### [EXERCISE AIM]
Return every line of the rows below that contains the word "this", copying each such line in full.

[SUPPLIED ENTRIES Boundary: Start]

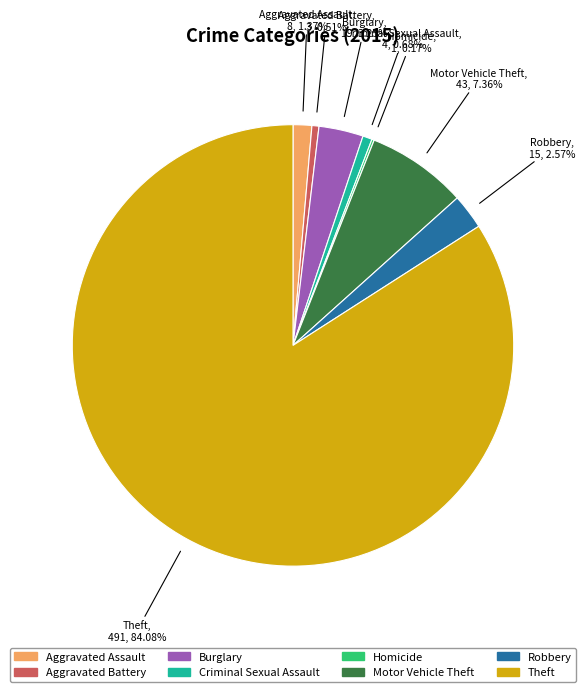

Is there a majority slice in this chart?

Yes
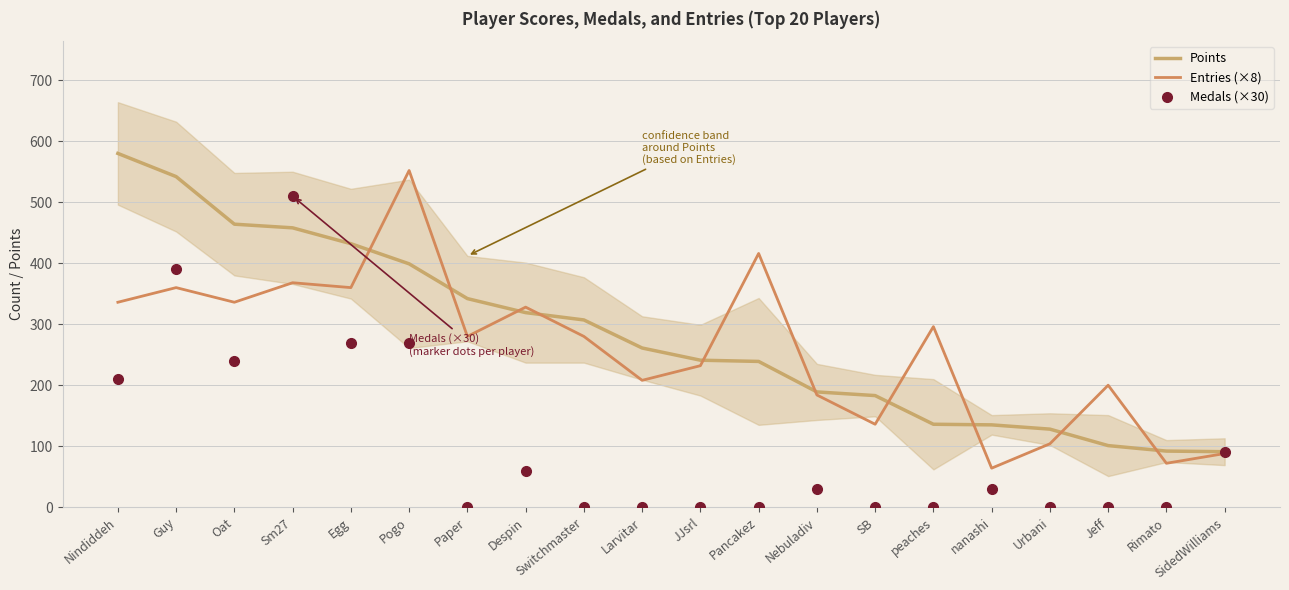

What is the highest value of the Points series?

580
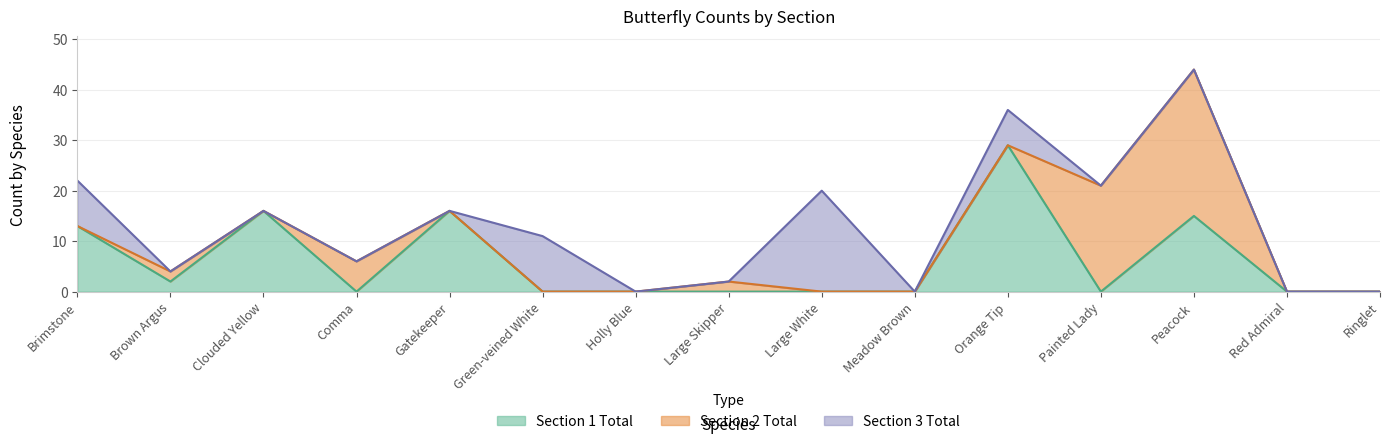

What is the average value of the Section 1 Total series?

6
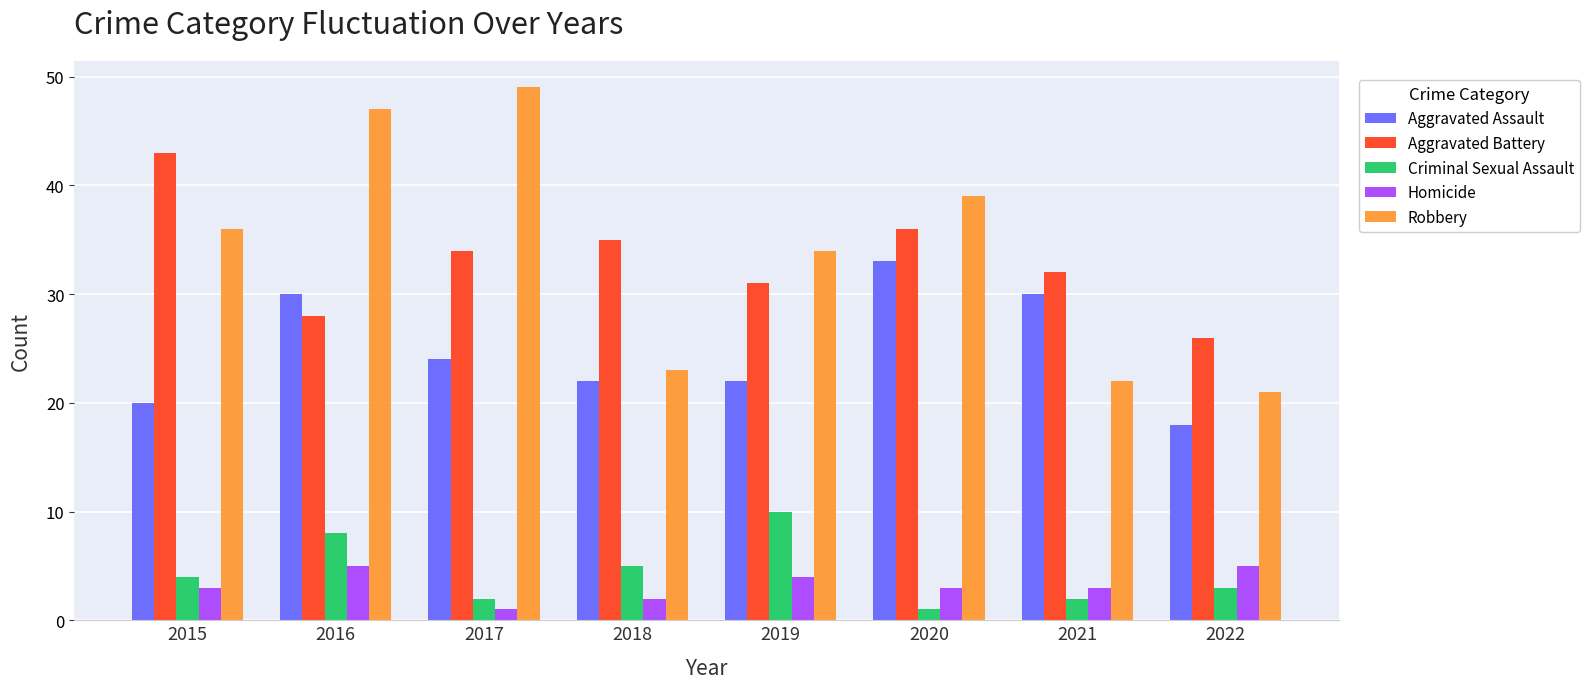

At which category is the sum across all series the highest?

2016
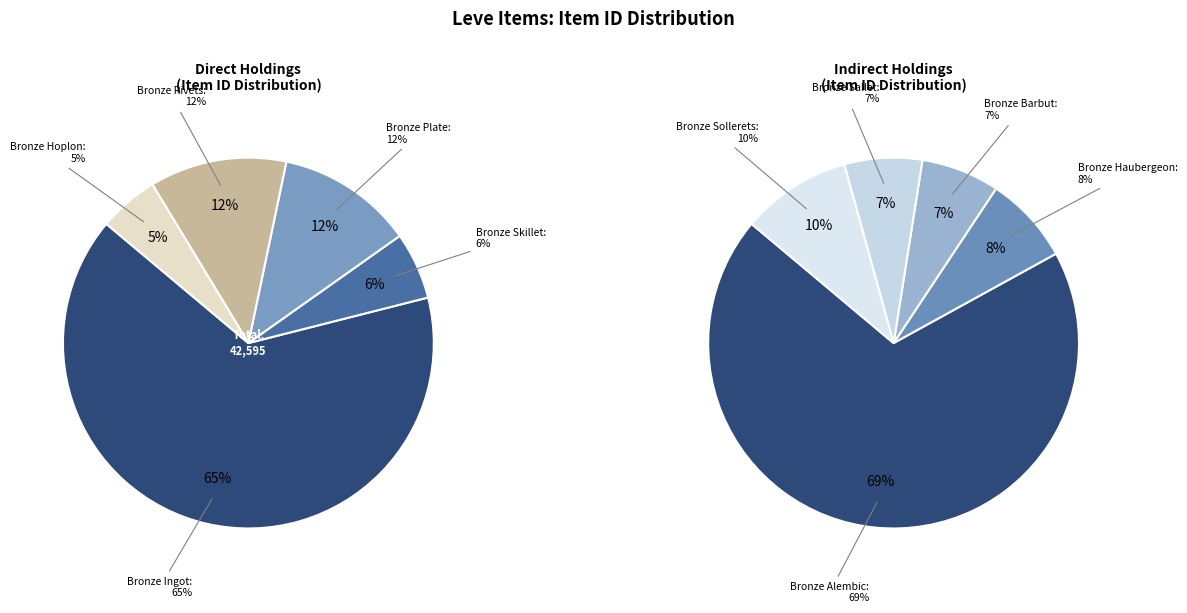

How many segments does this pie chart have?

10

[SUPPLIED ENTRIES Boundary: End]

### [WRITTEN SOLUTION]
Is there a majority slice in this chart?
How many segments does this pie chart have?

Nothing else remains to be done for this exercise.